-- Opening Marker --
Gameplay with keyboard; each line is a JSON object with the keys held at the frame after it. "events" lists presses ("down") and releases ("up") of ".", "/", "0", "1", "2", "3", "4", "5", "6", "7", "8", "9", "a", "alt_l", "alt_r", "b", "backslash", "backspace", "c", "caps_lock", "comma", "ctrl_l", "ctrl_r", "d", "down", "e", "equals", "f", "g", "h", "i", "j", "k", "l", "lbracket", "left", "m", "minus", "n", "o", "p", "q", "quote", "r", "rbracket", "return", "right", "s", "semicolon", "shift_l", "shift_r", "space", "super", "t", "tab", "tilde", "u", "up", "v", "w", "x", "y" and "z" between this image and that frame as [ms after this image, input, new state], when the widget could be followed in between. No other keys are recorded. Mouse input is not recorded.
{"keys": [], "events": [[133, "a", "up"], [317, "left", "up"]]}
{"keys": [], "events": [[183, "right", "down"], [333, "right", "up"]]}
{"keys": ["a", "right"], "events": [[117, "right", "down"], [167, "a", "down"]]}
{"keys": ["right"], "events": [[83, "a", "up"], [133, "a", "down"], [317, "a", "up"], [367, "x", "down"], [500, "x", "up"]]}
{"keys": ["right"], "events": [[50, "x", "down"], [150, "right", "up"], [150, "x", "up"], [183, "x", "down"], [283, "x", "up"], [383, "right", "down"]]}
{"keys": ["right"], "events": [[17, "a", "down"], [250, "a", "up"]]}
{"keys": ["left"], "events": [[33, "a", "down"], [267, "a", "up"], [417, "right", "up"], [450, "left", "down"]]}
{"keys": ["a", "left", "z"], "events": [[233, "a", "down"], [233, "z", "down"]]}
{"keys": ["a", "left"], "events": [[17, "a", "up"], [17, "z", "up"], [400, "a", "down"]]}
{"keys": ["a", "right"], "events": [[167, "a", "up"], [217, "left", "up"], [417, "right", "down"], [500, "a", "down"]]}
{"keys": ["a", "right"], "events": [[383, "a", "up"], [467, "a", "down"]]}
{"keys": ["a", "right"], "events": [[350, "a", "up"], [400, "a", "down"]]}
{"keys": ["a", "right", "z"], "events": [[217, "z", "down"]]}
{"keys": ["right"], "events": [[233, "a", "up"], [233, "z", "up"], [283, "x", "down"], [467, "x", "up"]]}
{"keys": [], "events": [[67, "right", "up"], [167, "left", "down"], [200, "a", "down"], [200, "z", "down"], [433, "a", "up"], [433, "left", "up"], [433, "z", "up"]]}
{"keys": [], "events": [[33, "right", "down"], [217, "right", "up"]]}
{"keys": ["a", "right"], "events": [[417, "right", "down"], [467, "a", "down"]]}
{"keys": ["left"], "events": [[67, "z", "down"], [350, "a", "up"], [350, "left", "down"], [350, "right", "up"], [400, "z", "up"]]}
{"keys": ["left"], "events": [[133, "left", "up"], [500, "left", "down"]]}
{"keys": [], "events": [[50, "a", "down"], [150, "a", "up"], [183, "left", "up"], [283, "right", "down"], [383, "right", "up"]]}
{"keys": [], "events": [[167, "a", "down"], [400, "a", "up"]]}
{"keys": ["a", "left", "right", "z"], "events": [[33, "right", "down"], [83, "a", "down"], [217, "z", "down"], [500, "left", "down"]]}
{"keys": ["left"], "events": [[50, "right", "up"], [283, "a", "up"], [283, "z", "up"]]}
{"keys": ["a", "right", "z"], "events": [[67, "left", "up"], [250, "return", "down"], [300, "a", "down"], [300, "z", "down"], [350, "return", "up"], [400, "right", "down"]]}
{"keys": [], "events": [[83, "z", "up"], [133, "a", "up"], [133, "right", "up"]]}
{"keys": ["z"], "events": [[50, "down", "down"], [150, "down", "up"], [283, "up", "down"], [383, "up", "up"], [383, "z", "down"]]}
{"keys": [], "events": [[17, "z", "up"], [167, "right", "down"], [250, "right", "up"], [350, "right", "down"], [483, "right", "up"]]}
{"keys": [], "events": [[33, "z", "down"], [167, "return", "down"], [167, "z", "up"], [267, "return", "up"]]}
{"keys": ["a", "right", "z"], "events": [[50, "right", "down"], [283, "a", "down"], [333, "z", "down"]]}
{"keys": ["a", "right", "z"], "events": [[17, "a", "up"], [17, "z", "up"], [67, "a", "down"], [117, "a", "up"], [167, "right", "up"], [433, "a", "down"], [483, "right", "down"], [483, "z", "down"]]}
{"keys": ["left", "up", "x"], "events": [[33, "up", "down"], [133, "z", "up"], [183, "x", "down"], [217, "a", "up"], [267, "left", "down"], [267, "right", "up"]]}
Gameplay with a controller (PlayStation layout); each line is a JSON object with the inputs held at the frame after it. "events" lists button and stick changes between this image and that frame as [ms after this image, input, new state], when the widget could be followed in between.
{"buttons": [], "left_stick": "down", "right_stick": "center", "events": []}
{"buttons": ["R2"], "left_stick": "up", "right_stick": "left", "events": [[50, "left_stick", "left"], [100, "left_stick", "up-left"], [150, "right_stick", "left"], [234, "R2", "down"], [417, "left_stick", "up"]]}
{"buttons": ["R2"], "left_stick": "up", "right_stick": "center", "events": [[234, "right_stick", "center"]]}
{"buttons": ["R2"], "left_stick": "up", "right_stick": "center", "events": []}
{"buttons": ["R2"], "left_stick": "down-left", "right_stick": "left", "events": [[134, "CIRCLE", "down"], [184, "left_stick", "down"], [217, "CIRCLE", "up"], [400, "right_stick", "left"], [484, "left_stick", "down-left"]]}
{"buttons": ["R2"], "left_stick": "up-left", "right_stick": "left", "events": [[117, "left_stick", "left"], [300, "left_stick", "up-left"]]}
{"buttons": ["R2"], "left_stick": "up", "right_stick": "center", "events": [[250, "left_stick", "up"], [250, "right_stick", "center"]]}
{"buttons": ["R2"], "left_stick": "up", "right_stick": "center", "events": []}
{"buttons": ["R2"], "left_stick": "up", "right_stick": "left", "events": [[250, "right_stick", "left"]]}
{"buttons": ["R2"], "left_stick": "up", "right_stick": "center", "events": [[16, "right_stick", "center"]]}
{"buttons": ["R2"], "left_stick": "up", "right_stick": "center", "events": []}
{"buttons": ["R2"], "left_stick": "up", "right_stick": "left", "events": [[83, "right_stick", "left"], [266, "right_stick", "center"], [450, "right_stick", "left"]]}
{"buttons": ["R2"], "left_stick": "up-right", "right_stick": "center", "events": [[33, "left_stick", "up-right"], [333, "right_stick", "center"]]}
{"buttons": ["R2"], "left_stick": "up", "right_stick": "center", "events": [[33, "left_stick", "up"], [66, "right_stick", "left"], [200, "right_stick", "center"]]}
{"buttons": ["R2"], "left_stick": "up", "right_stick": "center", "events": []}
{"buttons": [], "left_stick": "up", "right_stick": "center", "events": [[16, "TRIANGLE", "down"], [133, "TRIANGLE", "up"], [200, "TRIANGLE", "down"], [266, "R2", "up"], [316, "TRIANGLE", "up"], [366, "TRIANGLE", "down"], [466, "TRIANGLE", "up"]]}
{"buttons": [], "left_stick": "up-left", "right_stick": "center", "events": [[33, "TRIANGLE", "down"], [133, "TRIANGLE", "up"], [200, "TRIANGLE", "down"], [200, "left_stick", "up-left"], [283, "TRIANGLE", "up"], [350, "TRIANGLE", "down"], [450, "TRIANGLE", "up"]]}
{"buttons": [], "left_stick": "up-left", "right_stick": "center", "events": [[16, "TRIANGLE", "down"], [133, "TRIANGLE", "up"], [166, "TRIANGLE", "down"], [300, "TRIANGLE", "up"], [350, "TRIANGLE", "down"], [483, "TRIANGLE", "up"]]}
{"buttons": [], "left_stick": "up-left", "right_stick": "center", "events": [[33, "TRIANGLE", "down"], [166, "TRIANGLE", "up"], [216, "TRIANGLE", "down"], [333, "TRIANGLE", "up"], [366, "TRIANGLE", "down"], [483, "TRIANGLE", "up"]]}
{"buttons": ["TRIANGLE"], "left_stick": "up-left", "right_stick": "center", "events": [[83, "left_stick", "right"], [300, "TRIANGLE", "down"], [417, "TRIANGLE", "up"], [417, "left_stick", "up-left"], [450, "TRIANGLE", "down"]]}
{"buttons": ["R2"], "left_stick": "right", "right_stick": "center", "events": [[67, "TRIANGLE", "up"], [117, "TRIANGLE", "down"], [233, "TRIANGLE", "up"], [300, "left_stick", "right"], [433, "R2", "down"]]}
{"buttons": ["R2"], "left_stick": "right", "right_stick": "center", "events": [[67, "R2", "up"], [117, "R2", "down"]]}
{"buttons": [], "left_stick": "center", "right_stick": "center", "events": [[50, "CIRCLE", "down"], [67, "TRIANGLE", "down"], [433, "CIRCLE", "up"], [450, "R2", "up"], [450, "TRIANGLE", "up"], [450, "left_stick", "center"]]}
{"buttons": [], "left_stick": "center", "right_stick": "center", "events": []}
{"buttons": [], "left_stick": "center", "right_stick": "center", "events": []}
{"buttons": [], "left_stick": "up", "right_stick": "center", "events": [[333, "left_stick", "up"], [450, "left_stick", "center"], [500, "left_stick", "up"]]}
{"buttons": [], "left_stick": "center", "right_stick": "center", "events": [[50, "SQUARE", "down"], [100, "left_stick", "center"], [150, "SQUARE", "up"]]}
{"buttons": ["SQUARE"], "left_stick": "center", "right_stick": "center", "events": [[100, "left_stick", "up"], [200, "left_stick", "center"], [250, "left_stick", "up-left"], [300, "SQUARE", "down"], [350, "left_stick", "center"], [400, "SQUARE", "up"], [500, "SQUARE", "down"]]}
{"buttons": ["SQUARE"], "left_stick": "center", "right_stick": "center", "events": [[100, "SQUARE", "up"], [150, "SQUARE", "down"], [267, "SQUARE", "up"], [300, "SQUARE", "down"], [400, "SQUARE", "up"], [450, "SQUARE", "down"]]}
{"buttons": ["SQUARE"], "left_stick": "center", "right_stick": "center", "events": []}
-- Closing Marker --
Wherever the word "when" appears in the listing, copy the line that holds it.

[Reply to the task]
Gameplay with keyboard; each line is a JSON object with the keys held at the frame after it. "events" lists presses ("down") and releases ("up") of ".", "/", "0", "1", "2", "3", "4", "5", "6", "7", "8", "9", "a", "alt_l", "alt_r", "b", "backslash", "backspace", "c", "caps_lock", "comma", "ctrl_l", "ctrl_r", "d", "down", "e", "equals", "f", "g", "h", "i", "j", "k", "l", "lbracket", "left", "m", "minus", "n", "o", "p", "q", "quote", "r", "rbracket", "return", "right", "s", "semicolon", "shift_l", "shift_r", "space", "super", "t", "tab", "tilde", "u", "up", "v", "w", "x", "y" and "z" between this image and that frame as [ms after this image, input, new state], when the widget could be followed in between. No other keys are recorded. Mouse input is not recorded.
Gameplay with a controller (PlayStation layout); each line is a JSON object with the inputs held at the frame after it. "events" lists button and stick changes between this image and that frame as [ms after this image, input, new state], when the widget could be followed in between.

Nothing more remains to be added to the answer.